*** MATERIAL FOR THIS TASK ***

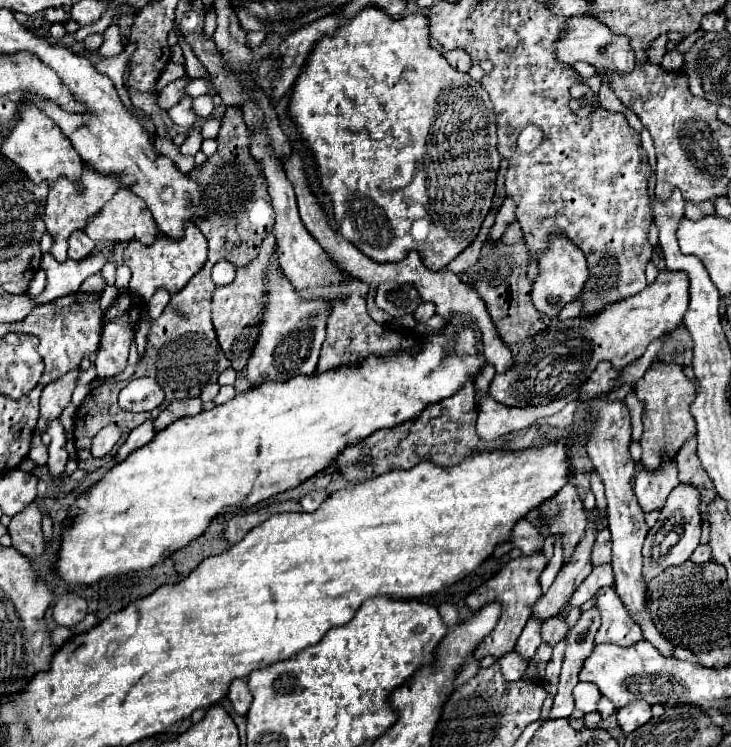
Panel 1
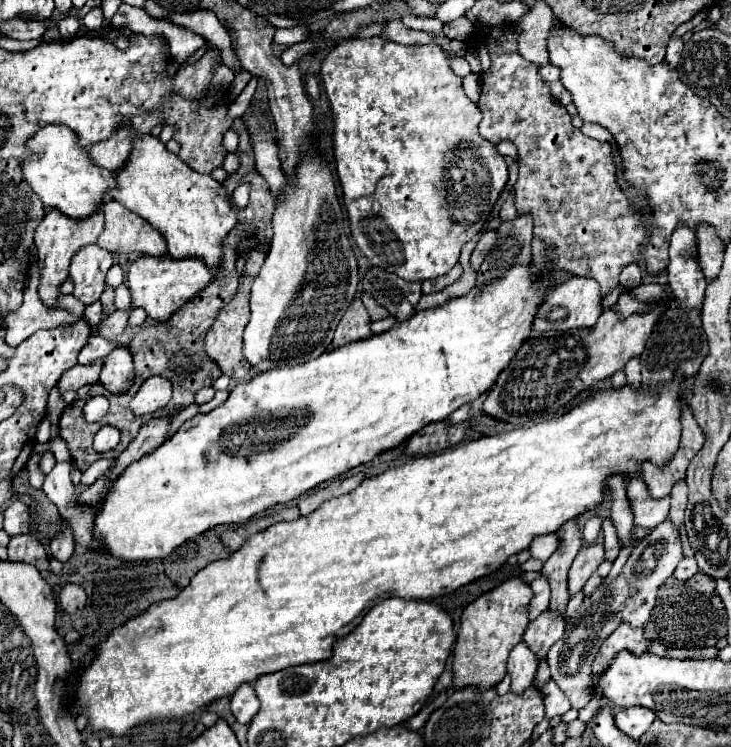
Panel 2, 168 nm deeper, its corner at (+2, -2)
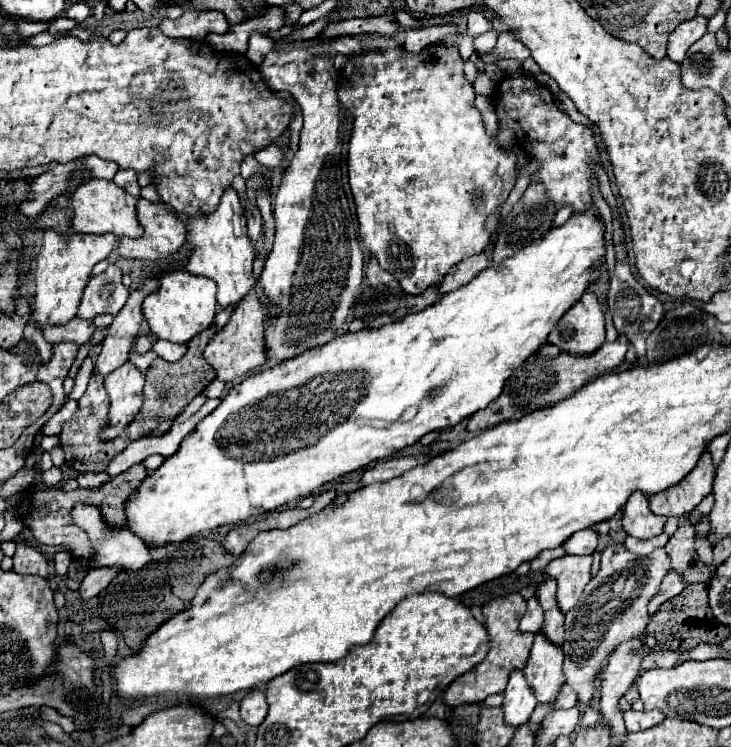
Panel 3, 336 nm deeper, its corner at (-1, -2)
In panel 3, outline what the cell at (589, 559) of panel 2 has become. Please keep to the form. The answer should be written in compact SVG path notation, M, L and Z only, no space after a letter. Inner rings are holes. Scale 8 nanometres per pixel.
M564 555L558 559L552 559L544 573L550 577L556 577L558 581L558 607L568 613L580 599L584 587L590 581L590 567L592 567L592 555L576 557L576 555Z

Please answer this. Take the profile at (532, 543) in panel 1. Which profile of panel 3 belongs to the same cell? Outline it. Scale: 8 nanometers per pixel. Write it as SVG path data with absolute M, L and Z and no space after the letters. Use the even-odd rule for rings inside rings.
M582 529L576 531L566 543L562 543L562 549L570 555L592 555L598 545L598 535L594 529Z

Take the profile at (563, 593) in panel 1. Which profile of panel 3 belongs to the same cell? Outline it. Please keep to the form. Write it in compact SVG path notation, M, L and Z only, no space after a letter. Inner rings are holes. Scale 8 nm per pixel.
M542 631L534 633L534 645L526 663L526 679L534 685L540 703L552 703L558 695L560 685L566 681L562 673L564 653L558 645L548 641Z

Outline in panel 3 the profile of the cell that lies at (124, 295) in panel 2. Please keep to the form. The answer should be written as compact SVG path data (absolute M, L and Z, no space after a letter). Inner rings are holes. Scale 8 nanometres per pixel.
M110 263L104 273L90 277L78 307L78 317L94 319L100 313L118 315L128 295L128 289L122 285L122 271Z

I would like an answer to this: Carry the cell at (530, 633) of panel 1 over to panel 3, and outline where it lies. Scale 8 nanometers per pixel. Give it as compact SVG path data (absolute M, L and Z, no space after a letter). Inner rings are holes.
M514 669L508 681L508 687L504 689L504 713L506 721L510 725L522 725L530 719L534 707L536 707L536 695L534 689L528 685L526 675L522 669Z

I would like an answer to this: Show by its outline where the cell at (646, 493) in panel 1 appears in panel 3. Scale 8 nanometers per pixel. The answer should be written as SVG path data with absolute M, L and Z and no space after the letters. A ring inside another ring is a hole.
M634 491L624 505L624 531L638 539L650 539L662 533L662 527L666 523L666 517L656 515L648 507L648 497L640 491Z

*** End of MATERIAL FOR THIS TASK ***

_EXERCISE DETAILS_
Each line above that contains the string "deeper" should be copied.

_WRITTEN SOLUTION_
Panel 2, 168 nm deeper, its corner at (+2, -2)
Panel 3, 336 nm deeper, its corner at (-1, -2)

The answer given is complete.